On Thu, 2005-05-19 at 23:29 +0200, Herman Robak wrote:
> I thought so, too, until I discovered a really annoying quirk in my
> new HDV camera: It cuts the sound during tape eject and tape insertion.
> The timecode is reset when I switch tape, too. So my long continuous
> harddisk recording has two 5-second periods of silence, and non-contiguous
> timecode. Ick!
Sounds annoying :-/
See my separate post about audio -- if we do audio recording separately,
we may be able to live with this sort of thing. There will be plenty of
visual cues to sync the sound in post-processing, and there may be other
benefits of having sound and audio mixed from separate sources.

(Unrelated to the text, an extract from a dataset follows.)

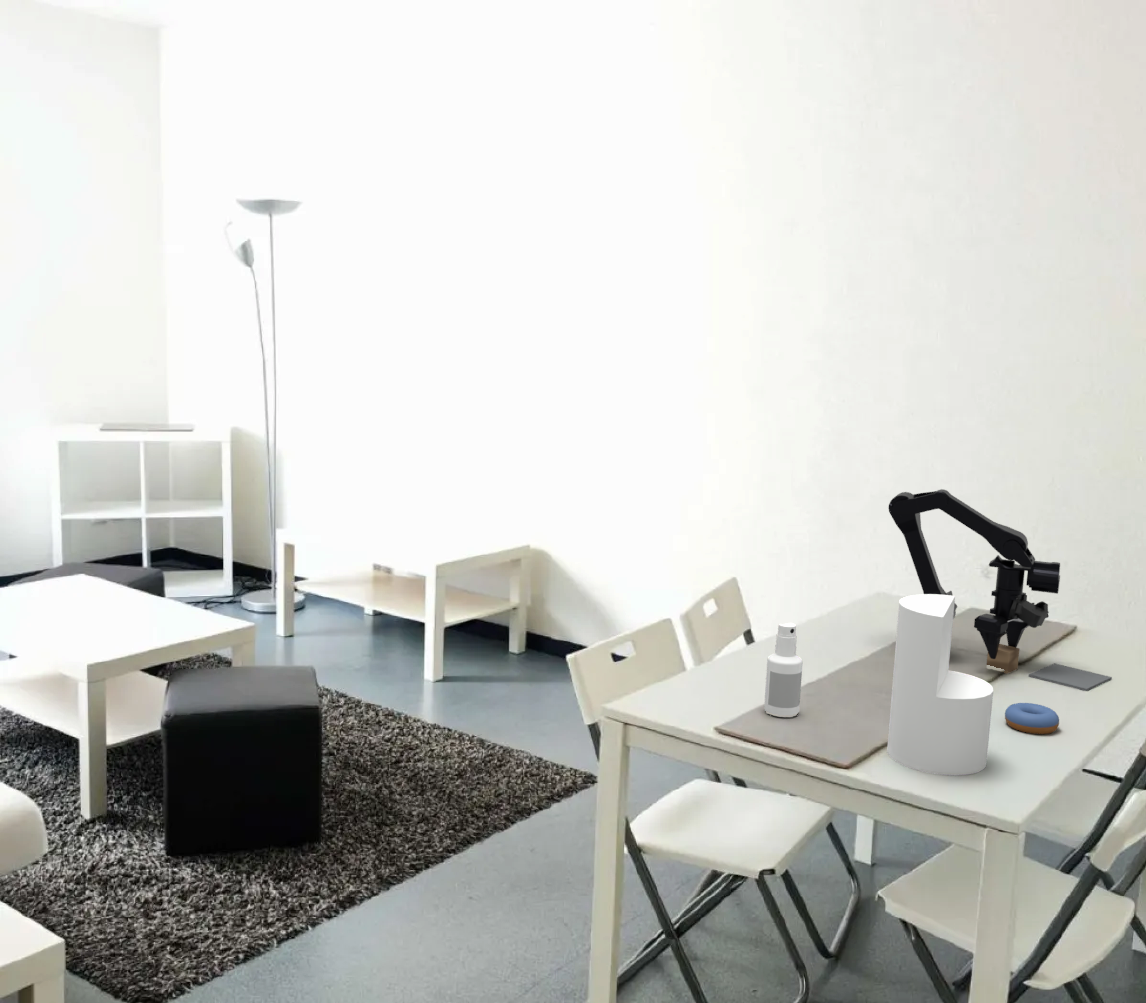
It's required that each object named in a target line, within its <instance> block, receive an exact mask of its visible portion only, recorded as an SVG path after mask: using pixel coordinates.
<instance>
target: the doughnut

But this is why I'd like to hear everone's thoughts on a high-level
diagram for how the pieces should be connected. For example, what I'm
used to for live video work is something like the following:
[mic] ----\
[mic] --> [audio mixer] ----\
[mic] ----/ \
\
[cam] -----\ [encoding] --> [streaming]
[cam| ---> [video mixer] ----/
[cam] -----/
In this example, sound is mixed from three microphone sources, and video
is separately mixed from three cameras. The whole thing is then encoded
and finally streamed. (This is greatly simplified -- for instance, I've
left out permanent storage, which could be inserted anywhere, before or
after the encoding.)
But you may have a completely different picture of how this is going to
be set up. Please, try to out-ASCII-art me ;) or make a diagram with Dia
so we can all see the whole system and resolve missing equipment issues
asap.
> Harddrives will be roughly the same weight and size, and only 2-3 times
> more expensive than DV tape. DV tapes may go out of fashion before IDE
> drives do. If we have a TB of disk storage that we can maintain, we are
> golden.
Do we have it? If not, can we get it and for how long?